━━━ Exercise data

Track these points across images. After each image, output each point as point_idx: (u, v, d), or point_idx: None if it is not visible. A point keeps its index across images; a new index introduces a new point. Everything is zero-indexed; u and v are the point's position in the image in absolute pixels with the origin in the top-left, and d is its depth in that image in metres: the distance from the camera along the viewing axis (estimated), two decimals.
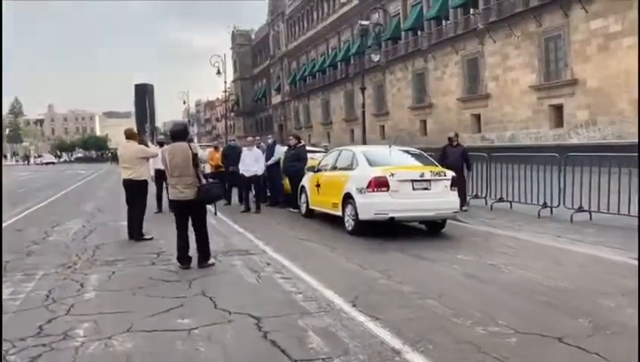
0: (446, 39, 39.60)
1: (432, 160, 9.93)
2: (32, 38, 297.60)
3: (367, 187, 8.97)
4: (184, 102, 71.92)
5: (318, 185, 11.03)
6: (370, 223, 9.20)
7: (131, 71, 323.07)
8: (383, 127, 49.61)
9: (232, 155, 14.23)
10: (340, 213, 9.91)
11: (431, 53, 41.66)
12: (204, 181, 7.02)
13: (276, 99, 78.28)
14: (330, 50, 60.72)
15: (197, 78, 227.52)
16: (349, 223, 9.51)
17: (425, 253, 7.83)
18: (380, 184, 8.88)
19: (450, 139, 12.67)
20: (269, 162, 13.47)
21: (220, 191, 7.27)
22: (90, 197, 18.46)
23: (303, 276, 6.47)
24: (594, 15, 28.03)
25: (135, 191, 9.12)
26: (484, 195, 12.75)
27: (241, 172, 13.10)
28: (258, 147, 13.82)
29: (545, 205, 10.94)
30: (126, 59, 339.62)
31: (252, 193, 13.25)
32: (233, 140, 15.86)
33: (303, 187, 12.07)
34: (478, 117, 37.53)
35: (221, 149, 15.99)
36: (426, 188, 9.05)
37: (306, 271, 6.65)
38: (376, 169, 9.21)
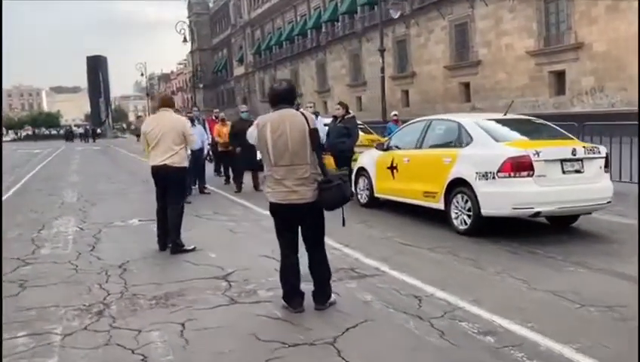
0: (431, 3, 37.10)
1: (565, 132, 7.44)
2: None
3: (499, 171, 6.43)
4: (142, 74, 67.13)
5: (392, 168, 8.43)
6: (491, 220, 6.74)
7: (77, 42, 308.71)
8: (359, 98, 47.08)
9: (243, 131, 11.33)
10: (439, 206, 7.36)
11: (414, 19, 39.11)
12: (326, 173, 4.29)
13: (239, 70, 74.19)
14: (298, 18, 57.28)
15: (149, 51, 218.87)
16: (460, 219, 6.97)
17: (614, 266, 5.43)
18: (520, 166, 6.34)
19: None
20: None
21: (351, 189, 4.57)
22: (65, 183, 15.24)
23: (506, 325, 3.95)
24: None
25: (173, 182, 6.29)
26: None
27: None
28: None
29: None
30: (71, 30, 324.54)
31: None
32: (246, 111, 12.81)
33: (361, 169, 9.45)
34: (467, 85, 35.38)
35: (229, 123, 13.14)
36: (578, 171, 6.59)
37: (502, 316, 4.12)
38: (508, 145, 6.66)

━━━━━━

- Prompt
Except for the pictures, copy the material above exactly.

- Result for this task
Track these points across images. After each image, output each point as point_idx: (u, v, d), or point_idx: None if it is not visible. A point keeps its index across images; a new index introduces a new point. Everything is zero-indexed; u and v are the point's position in the image in absolute pixels with the origin in the top-left, and d is its depth in that image in metres: the distance from the camera along the viewing axis (estimated), two decimals.
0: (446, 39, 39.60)
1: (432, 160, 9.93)
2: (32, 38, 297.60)
3: (367, 187, 8.97)
4: (184, 102, 71.92)
5: (318, 185, 11.03)
6: (370, 223, 9.20)
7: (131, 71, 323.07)
8: (383, 127, 49.61)
9: (232, 155, 14.23)
10: (340, 213, 9.91)
11: (431, 53, 41.66)
12: (204, 181, 7.02)
13: (276, 99, 78.28)
14: (330, 50, 60.72)
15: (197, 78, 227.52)
16: (349, 223, 9.51)
17: (425, 253, 7.83)
18: (380, 184, 8.88)
19: (450, 139, 12.67)
20: (269, 162, 13.47)
21: (220, 191, 7.27)
22: (90, 197, 18.46)
23: (303, 276, 6.47)
24: (594, 15, 28.03)
25: (135, 191, 9.12)
26: (484, 195, 12.75)
27: (241, 172, 13.10)
28: (258, 147, 13.82)
29: (545, 205, 10.94)
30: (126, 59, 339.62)
31: (252, 193, 13.25)
32: (233, 140, 15.86)
33: (303, 187, 12.07)
34: (478, 117, 37.53)
35: (221, 149, 15.99)
36: (426, 188, 9.05)
37: (306, 271, 6.65)
38: (376, 169, 9.21)
0: (431, 3, 37.10)
1: (565, 132, 7.44)
2: None
3: (499, 171, 6.43)
4: (142, 74, 67.13)
5: (392, 168, 8.43)
6: (491, 220, 6.74)
7: (77, 42, 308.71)
8: (359, 98, 47.08)
9: (243, 131, 11.33)
10: (439, 206, 7.36)
11: (414, 19, 39.11)
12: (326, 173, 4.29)
13: (239, 70, 74.19)
14: (298, 18, 57.28)
15: (149, 51, 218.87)
16: (460, 219, 6.97)
17: (614, 266, 5.43)
18: (520, 166, 6.34)
19: None
20: None
21: (351, 189, 4.57)
22: (65, 183, 15.24)
23: (506, 325, 3.95)
24: None
25: (173, 182, 6.29)
26: None
27: None
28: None
29: None
30: (71, 30, 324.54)
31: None
32: (246, 111, 12.81)
33: (361, 169, 9.45)
34: (467, 85, 35.38)
35: (229, 123, 13.14)
36: (578, 171, 6.59)
37: (502, 316, 4.12)
38: (508, 145, 6.66)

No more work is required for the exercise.